Saturday, September 9, 2017

The US coal industry is going out, not with a whimper, but with a burst of rent-seeking

https://www.vox.com/energy-and-environment/2017/8/25/16201218/us-coal-industry-handouts
"The US coal industry is dying — but not with any dignity. As the end approaches, its sense of aggrieved entitlement is increasingly naked, its demands for government handouts increasingly frantic. As dread builds, shame has left the building. The story of coal’s decline has been told many times now (see this post for more), but at root, it’s not complicated: The industry’s product is outmoded. Natural gas and wind power are cheaper than coal power in most places, and solar power is heading the same direction. What’s more, wind and solar (variable renewable energy, or VRE) and natural gas complement each other. VRE is completely clean but variable. Natural gas is moderately clean but flexible. Variable and flexible work well together; they are the basis for the modern grid. (Whether we can find equally flexible but entirely clean alternatives to natural gas in the coming decades is the most pressing issue facing the grid.) Giant, slow, inflexible, dirty coal plants simply don’t fit in that picture. Coal still represents 30 percent of the US electricity mix, but as natural gas and renewables grow and the grid evolves toward a flexible, distributed model, its role will inevitably shrink. There’s no big conspiracy, no “war on coal,” just the creative destruction of capitalism at work, as technological advances and evolving social preferences transform industries. Without creative destruction, capitalism doesn’t work — productivity and wages don’t grow.

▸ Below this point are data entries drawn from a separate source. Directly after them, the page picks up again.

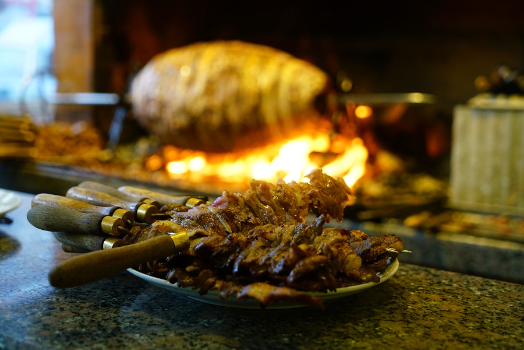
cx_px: 262
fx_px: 771
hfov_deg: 37.5
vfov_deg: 25.5
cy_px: 175
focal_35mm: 53
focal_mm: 53
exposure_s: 1/25
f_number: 4
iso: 400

But there is no creative destruction without pain for the workers and communities on the losing end. That’s why capitalist societies need a foundation of public services (upon Matt Bruenig’s sage advice, I’m no longer using the term “safety net”). It cushions the turbulence of creative destruction. Many members of the US business community, particularly those of a more conservative bent, like to talk about the virtues of meritocratic free markets. So do their allies in elected office."